## [ASSIGNMENT]
There is a line below that contains "762 713 199.38". Please reproduce it and all following lines exactly, through the final one.

---------- INPUT

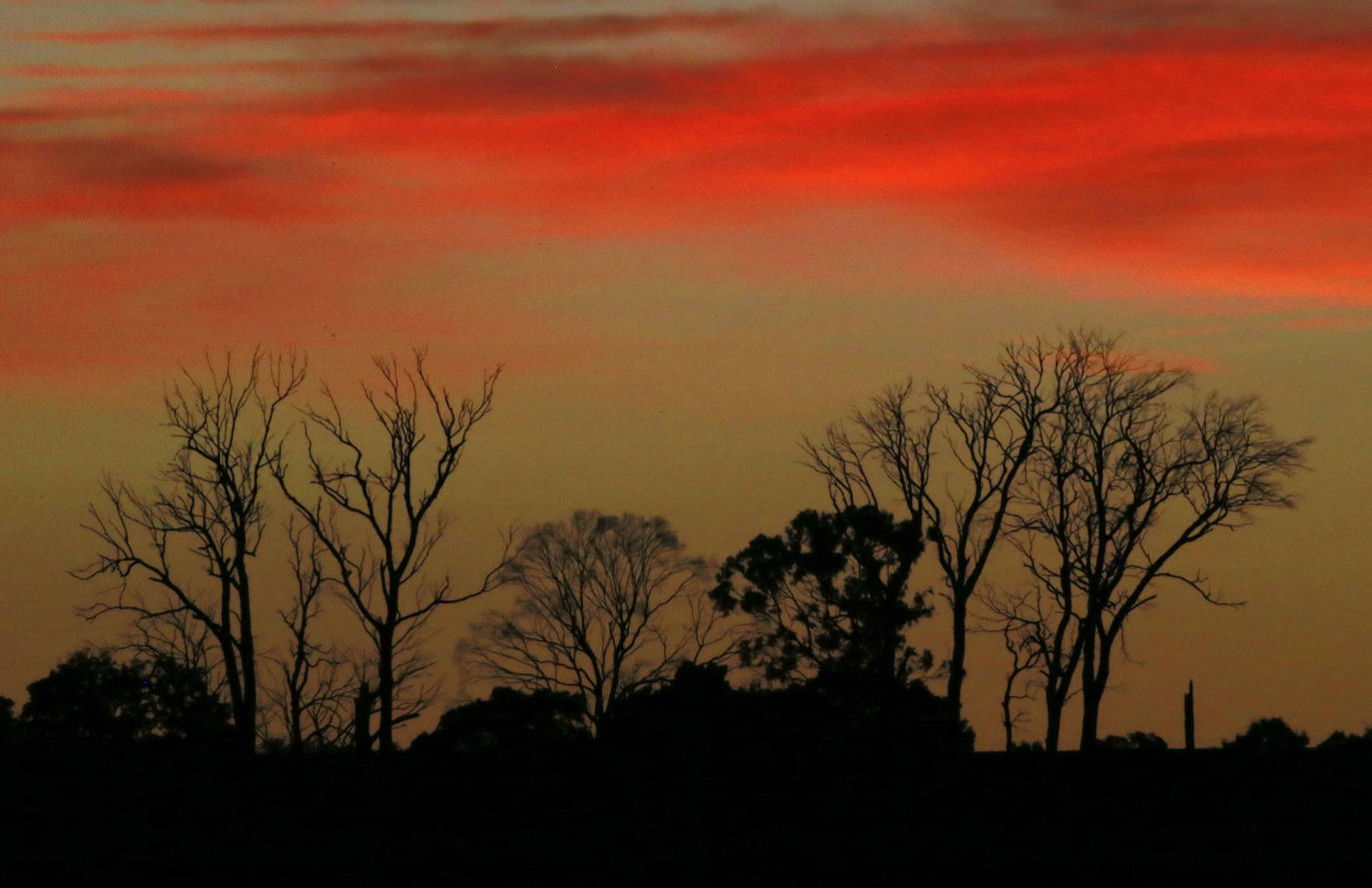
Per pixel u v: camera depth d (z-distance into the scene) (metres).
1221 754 180.38
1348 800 169.62
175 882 151.25
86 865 153.88
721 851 161.12
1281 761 178.50
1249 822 166.12
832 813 169.62
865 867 157.25
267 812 166.88
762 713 199.38
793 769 179.88
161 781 172.25
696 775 178.62
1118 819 167.88
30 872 152.12
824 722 194.50
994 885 153.38
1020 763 181.12
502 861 158.00
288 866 155.38
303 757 179.12
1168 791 173.00
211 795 169.75
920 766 180.88
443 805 170.25
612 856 159.62
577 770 178.00
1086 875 154.75
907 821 168.12
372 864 156.62
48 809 164.50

--------------------

## [OUTPUT OF THE EXERCISE]
762 713 199.38
793 769 179.88
161 781 172.25
696 775 178.62
1118 819 167.88
30 872 152.12
824 722 194.50
994 885 153.38
1020 763 181.12
502 861 158.00
288 866 155.38
303 757 179.12
1168 791 173.00
211 795 169.75
920 766 180.88
443 805 170.25
612 856 159.62
577 770 178.00
1086 875 154.75
907 821 168.12
372 864 156.62
48 809 164.50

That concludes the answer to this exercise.